Source cooling tower make-up and irrigation water from non-potable supplies. It includes harvested rainwater, stormwater, treated sewage effluent and also air handler condensate capture. This is to minimize potable water demands following shortage risk assessments for the region.

Best Practices for Energy Efficiency: Ongoing Operations

To enable sustained efficiency across lengthy lifespans, comprehensively approach data centre operations:

Sensor-based Monitoring 

Continuously track granular facility and component energy use aligned with weather and IT capacity metrics. So, this is through historically searchable data lakes, analyzing deviations to catch developing efficiency limit breaches.

Automated Control Sequence Optimization

Using expanding operational runtime datasets, periodically re-tune automated lighting, cooling, and other HVAC control software routines. This is for alignment with actual occupancy patterns. It is also for demand schedules rather than theoretical models.

Predictive Maintenance Rigor

Apply machine learning algorithms to temperature, vibration, voltage, and other time-series infrastructure sensor data. It is to predict component failure likelihood and also optimize repair labor allocation.

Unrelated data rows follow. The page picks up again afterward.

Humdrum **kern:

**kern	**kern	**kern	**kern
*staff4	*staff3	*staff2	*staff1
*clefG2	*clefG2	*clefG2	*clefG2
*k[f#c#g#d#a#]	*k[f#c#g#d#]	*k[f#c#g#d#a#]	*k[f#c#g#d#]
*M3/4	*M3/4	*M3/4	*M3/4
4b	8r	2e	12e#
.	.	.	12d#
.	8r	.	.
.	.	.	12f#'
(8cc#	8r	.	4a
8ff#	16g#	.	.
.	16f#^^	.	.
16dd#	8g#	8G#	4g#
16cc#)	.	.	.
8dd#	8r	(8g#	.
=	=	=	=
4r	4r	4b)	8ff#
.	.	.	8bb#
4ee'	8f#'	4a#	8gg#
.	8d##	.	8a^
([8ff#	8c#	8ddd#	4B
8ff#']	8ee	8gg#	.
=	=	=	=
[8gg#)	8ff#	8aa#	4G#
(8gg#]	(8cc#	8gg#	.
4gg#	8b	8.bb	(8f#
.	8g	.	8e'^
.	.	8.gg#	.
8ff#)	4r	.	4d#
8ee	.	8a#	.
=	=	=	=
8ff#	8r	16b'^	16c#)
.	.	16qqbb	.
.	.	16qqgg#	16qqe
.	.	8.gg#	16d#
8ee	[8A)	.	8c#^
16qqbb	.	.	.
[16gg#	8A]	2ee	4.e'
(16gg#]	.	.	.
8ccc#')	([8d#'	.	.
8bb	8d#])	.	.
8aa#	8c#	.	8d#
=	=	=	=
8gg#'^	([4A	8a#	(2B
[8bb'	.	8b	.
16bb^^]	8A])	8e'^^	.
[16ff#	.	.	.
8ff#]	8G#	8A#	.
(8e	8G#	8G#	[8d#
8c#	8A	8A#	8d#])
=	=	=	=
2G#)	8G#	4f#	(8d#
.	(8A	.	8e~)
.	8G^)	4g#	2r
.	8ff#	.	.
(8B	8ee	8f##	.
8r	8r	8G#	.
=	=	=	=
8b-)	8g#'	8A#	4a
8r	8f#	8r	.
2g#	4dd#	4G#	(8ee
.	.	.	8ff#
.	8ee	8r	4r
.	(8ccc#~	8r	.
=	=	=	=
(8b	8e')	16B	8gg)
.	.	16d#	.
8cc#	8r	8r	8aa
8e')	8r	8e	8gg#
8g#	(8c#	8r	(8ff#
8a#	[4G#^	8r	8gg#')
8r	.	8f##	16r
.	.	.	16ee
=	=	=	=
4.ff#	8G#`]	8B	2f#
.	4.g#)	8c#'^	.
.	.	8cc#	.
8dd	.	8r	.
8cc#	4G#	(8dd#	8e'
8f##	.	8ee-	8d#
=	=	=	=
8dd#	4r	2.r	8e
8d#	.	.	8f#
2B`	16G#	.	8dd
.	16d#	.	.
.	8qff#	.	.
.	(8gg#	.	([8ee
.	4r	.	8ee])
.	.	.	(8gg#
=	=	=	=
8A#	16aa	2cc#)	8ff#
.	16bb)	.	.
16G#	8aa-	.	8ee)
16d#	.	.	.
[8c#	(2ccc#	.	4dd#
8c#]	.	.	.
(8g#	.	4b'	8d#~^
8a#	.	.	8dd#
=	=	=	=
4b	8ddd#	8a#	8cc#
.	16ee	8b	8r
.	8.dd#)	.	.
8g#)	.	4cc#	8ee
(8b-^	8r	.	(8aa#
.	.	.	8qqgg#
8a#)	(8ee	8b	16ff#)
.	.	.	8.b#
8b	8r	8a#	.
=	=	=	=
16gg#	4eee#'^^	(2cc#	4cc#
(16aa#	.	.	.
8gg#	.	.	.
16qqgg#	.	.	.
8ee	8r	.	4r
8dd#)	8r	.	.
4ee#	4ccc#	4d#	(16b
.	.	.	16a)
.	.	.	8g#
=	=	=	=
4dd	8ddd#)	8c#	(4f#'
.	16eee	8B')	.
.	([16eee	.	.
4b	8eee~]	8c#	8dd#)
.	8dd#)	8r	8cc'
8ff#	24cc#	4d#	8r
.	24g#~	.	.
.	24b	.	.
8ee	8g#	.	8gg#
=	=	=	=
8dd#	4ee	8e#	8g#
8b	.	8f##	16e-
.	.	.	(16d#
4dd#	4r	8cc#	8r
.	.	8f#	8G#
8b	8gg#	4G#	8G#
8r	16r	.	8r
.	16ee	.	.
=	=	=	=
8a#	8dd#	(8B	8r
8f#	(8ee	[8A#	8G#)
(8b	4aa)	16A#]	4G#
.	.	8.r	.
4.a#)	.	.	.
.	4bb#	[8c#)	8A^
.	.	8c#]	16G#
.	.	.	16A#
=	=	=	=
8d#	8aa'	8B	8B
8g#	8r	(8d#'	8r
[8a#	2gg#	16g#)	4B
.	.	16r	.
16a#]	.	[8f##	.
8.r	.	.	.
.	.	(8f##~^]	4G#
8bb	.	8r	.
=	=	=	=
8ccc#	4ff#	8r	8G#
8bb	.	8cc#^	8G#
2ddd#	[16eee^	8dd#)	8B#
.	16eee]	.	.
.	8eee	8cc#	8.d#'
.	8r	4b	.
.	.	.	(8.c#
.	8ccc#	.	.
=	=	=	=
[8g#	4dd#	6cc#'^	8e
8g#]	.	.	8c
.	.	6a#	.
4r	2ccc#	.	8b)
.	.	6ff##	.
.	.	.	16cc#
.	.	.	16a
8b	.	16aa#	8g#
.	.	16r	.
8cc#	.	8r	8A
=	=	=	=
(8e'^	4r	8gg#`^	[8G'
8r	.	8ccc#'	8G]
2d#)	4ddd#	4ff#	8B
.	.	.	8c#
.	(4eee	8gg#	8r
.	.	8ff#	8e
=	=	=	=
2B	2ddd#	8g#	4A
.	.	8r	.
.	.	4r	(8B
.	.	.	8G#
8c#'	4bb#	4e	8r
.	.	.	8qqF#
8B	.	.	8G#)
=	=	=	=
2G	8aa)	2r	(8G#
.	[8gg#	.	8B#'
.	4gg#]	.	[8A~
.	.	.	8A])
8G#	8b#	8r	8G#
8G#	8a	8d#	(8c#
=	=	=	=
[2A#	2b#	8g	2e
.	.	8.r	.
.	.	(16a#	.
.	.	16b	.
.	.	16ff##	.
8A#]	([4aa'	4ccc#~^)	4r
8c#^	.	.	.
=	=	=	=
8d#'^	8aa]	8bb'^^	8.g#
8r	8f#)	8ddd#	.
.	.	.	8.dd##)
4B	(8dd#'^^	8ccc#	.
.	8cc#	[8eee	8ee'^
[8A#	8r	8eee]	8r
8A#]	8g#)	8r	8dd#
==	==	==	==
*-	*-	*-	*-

Sustainable Technology Refresh Cycles 

To sustain compute output gains per energy unit, plan regular IT equipment replacement every 3-5 years. It should also be in line with advancing rack power density improvement rates.

To Sum Up

Best practices in data centre design for net zero carbon involves scrutinizing everything. This is from location climate impacts down to server configuration specifics in an integrated fashion. So, careful consideration at every level collectively compounds operational efficiency savings and emissions reductions. This is for the climate at scale over lengthy usable building lifecycles. 

Industry forums like the Net Zero Data Centre Summit in Berlin, Germany on 1-2 February 2024 convene experts. This is to transfer best practices in data centre design to maximize energy productivity. So, make sure you check about the summit and take advantage of the opportunity as experts!